Colombia was holding its own presidential runoff on the same day as Peru's, making the two countries a paired test of the region's political temperature. The Colombian first round had produced an even starker result: the ultra-right candidate Abelardo de la Espriella had led with 43.7 percent, while the leftist senator Iván Cepeda had captured 40.9 percent. Their second round was scheduled for June 21st. Together, Peru and Colombia would offer a clearer picture of whether Latin America's conservative turn was accelerating or beginning to plateau.

For now, Peru waited. The exit polls suggested Fujimori was on the verge of a breakthrough—a first electoral victory that would cement her political rehabilitation and align Peru with the region's rightward momentum. But the margin was so thin, and the error so large, that nothing was certain. The official count would determine not just Peru's next president, but whether the hemisphere's political realignment was as decisive as it appeared.

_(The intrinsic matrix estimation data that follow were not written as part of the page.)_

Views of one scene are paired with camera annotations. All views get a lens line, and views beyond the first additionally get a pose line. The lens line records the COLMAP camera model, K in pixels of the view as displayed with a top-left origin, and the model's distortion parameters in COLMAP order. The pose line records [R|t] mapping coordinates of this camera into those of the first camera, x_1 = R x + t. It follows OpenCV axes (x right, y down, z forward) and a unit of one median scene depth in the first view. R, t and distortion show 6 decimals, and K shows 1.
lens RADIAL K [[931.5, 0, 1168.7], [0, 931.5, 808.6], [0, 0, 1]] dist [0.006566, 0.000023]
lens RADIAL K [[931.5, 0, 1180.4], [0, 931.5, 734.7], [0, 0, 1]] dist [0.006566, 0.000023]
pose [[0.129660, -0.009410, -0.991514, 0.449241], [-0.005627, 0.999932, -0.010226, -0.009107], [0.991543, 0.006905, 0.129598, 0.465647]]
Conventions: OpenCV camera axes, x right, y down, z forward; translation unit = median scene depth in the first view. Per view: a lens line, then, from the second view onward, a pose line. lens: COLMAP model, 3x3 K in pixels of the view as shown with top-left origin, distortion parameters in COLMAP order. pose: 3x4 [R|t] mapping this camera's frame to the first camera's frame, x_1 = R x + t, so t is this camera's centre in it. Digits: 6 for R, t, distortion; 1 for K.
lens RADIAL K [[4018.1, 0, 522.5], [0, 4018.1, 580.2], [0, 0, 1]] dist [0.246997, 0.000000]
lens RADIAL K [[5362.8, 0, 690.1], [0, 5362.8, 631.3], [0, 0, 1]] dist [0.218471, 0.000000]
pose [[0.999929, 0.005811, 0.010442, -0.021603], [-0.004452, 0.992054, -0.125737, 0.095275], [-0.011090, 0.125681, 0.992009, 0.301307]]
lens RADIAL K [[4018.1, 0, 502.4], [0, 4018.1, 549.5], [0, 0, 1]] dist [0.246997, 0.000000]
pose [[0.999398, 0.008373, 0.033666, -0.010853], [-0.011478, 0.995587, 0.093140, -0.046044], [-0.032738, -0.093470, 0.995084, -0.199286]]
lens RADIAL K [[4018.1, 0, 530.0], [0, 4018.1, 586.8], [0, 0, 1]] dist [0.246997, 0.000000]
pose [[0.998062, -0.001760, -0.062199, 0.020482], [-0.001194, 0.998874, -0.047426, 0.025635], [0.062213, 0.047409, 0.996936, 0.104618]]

Official results could take days to arrive
— Ipsos Institute/election officials
La Conversación del Hearth Otra perspectiva de la historia
Inventor

Why does a Peruvian election matter to people outside Peru?

Model

Because it's one of several tests happening right now about whether Latin America is genuinely shifting right, or whether these elections are just noise. If Fujimori wins, it's another data point. If Sánchez wins, it breaks the pattern.

Inventor

But the margin is so thin—3 points of error. How do you even call that?

Model

You don't, really. That's the honest answer. Exit polls are educated guesses. The real count takes days because Peru's system is slow and, frankly, not always trusted. People are waiting to see the actual numbers.

Inventor

What's the human story here? Who is Fujimori?

Model

She's the daughter of a dictator who was imprisoned for crimes against humanity. She's tried to run for president before and lost. This would be her first win. For her supporters, she represents order and economic discipline. For her opponents, she represents a return to authoritarianism.

Inventor

And Sánchez?

Model

He's from the left, served under the president who tried a coup last year. He's associated with that chaos. But he also represents continuity with a different vision—one that's been tried and failed in Peru, but hasn't been fully discredited either.

Inventor

Why has Peru had nine presidents in ten years?

Model

Because nothing works. The economy doesn't deliver, Congress is fractured, there's no consensus on anything. People lose faith and vote for someone new. Then that person disappoints them. It's a cycle.

Inventor

So what happens next?

Model

Official results in a few days. If Fujimori wins narrowly, she takes office as part of a broader conservative wave. If Sánchez wins, it's a shock that suggests the rightward turn isn't as inevitable as it looks. Either way, Peru's instability probably doesn't end with one election.